3….2….1….HAPPY NEW YEAR!!!!
There’s something about the new year that feels optimistic. Anything is possible. Everything is reset. It’s a fresh start.
There’s also something incredibly stressful about it. You may be face-to-face with deadlines that you still aren’t ready to think about. Bills increase. Insurance rolls over. Life continues to move forward at a speed that feels unsustainable.
That’s where I’m finding myself in 2022. My husband Joey has had a chronic illness for the past 6 years, and we’re facing more uncertainty than ever this year, including the process of finding out if he’s a candidate for a multi-organ transplant.
As I sat down to reflect on the past year and look ahead to the next, my first instinct was to list out every single problem we’re facing and everything we’ve lost over the past few years. In fact, I did start writing out a long, sad list.
But then a little voice in my head reminded me that there is still so much to be grateful for.
In all honesty, I initially rolled my eyes at the thought. I’m not one to fake optimism or pretend everything is ok when it very much is not. And I want nothing more than to open myself up to be a safe space for others who are worn out by the world telling them to “just cheer up.”

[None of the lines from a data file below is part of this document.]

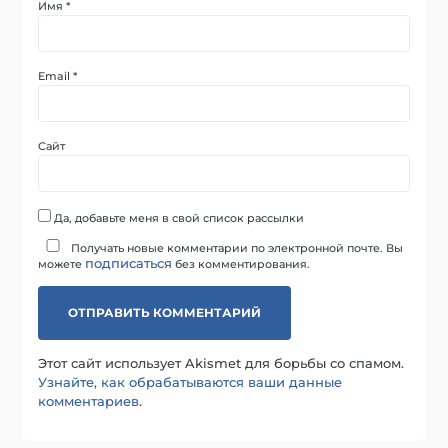
Имя
*
Email
*
Сайт
Да, добавьте меня в свой список рассылки
Получать новые комментарии по электронной почте. Вы
подписаться
можете
без комментирования.
Этот сайт использует Akismet для борьбы со спамом.
Узнайте, как обрабатываются ваши данные
комментариев
.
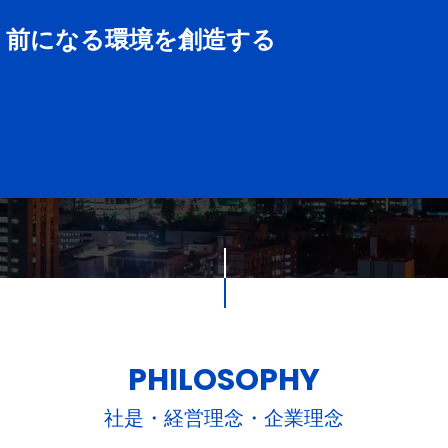
り前になる環境を創造する
PHILOSOPHY
社是・経営理念・企業理念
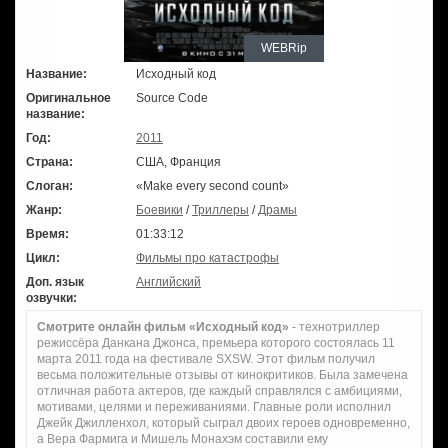
WEBRip
Название:
Исходный код
Оригинальное
Source Code
название:
Год:
2011
Страна:
США, Франция
Слоган:
«Make every second count»
Жанр:
Боевики
/
Триллеры
/
Драмы
Время:
01:33:12
Цикл:
Фильмы про катастрофы
Доп. язык
Английский
озвучки:
Смотрите онлайн фильм «Исходный код»
- технотриллер
режиссёра Данкана Джонса, премьера которого состоялась 11
марта 2011 года на фестивале SXSW. Этот фильм получил
весьма положительные отзывы от кинокритиков. Была замечена
отличная работа актеров, где каждый справлялся с амбициями,
мотивами, целями и переживаниями. Главные роли исполнил
Джейк Джилленхол, который сыграл двоих героев одновременно,
а Вера Фармига и Мишель Монахэм составили ему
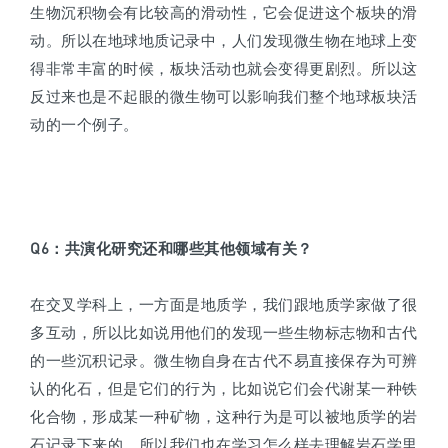
生物沉积物会有比较高的滑动性，它会促进这个板块的滑
动。所以在地球地质记录中，人们发现微生物在地球上变
得非常丰富的时候，板块活动也就会变得更剧烈。所以这
反过来也是不起眼的微生物可以影响我们整个地球板块活
动的一个例子。
Q6
：
共演化研究还和哪些其他领域有关？
在交叉学科上，一方面是地质学，我们跟地质学家做了很
多互动，所以比如说用他们的发现一些生物标志物和古代
的一些沉积记录。微生物自身在古代不易直接保存为可辨
认的化石，但是它们的行为，比如说它们会代谢某一种铁
化合物，形成某一种矿物，这种行为是可以被地质学的岩
石记录下来的。所以我们也在学习怎么样去理解岩石学里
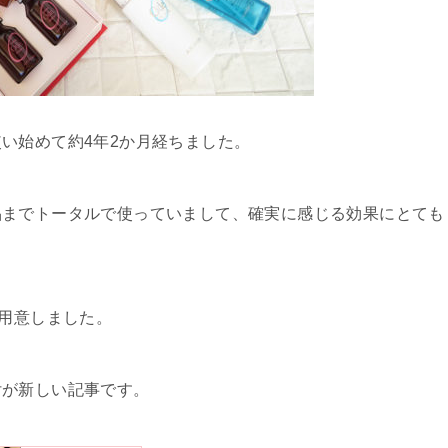
い始めて約4年2か月経ちました。
品までトータルで使っていまして、確実に感じる効果にとても
を用意しました。
付が新しい記事です。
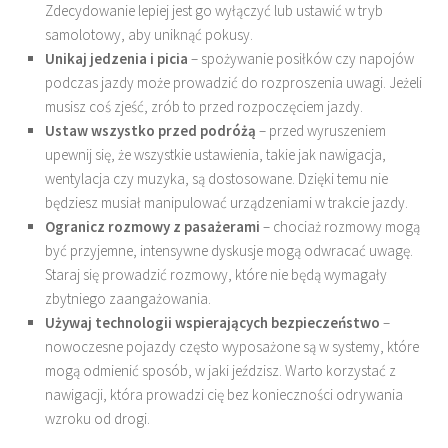
Zdecydowanie lepiej jest go wyłączyć lub ustawić w tryb
samolotowy, aby uniknąć pokusy.
Unikaj jedzenia i picia
– spożywanie posiłków czy napojów
podczas jazdy może prowadzić do rozproszenia uwagi. Jeżeli
musisz coś zjeść, zrób to przed rozpoczęciem jazdy.
Ustaw wszystko przed podróżą
– przed wyruszeniem
upewnij się, że wszystkie ustawienia, takie jak nawigacja,
wentylacja czy muzyka, są dostosowane. Dzięki temu nie
będziesz musiał manipulować urządzeniami w trakcie jazdy.
Ogranicz rozmowy z pasażerami
– chociaż rozmowy mogą
być przyjemne, intensywne dyskusje mogą odwracać uwagę.
Staraj się prowadzić rozmowy, które nie będą wymagały
zbytniego zaangażowania.
Używaj technologii wspierających bezpieczeństwo
–
nowoczesne pojazdy często wyposażone są w systemy, które
mogą odmienić sposób, w jaki jeździsz. Warto korzystać z
nawigacji, która prowadzi cię bez konieczności odrywania
wzroku od drogi.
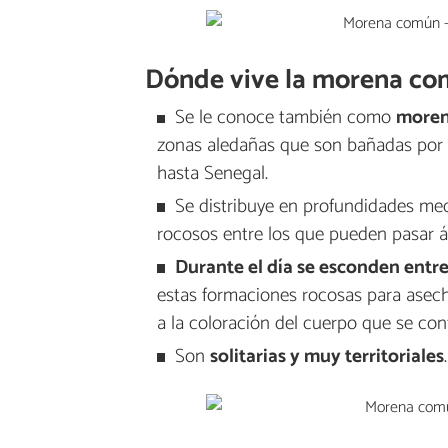
Dónde vive la morena c
Se le conoce también como
moren
zonas aledañas que son bañadas por el
hasta Senegal.
Se distribuye en profundidades me
rocosos entre los que pueden pasar á
Durante el día se esconden entre
estas formaciones rocosas para asech
a la coloración del cuerpo que se con
Son
solitarias y muy territoriales
.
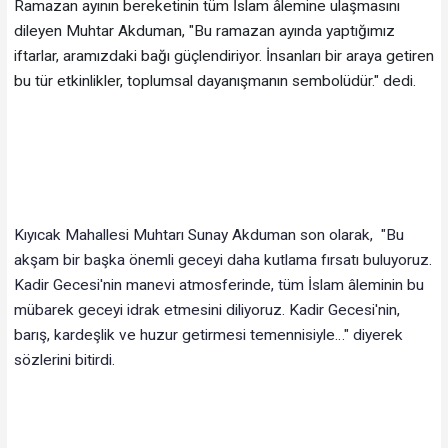
Ramazan ayının bereketinin tüm İslam âlemine ulaşmasını
dileyen Muhtar Akduman, "Bu ramazan ayında yaptığımız
iftarlar, aramızdaki bağı güçlendiriyor. İnsanları bir araya getiren
bu tür etkinlikler, toplumsal dayanışmanın sembolüdür." dedi.
Kıyıcak Mahallesi Muhtarı Sunay Akduman son olarak, "Bu
akşam bir başka önemli geceyi daha kutlama fırsatı buluyoruz.
Kadir Gecesi'nin manevi atmosferinde, tüm İslam âleminin bu
mübarek geceyi idrak etmesini diliyoruz. Kadir Gecesi'nin,
barış, kardeşlik ve huzur getirmesi temennisiyle…" diyerek
sözlerini bitirdi.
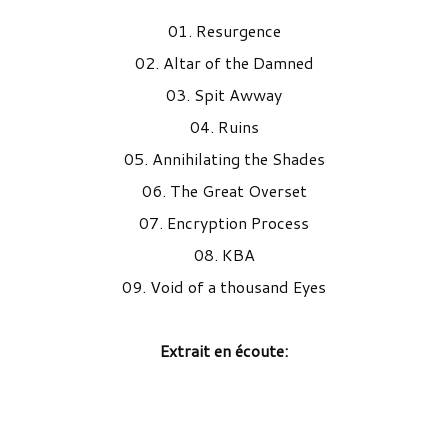
01. Resurgence
02. Altar of the Damned
03. Spit Awway
04. Ruins
05. Annihilating the Shades
06. The Great Overset
07. Encryption Process
08. KBA
09. Void of a thousand Eyes
Extrait en écoute:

But, for once, I listened to that little voice. And started listing out a few things that I’m grateful for, in spite of my sadness.
I’m thankful for a community of people who hold me up when I can’t do it myself.
I’m thankful for a job I love that has given me so much grace over the past several years.
I’m thankful for a God who comforts us when we feel broken.
I’m thankful for cheese….
That exercise didn’t take away my pain. But it did tone down my anxiety in the moment. It did help me keep going, even if it was just for January 1st.
And in my experience, that might be what I’m most grateful for–that God continues to give me just what I need to make it through today.
Whatever you’re facing in 2022, just know that you’re not alone.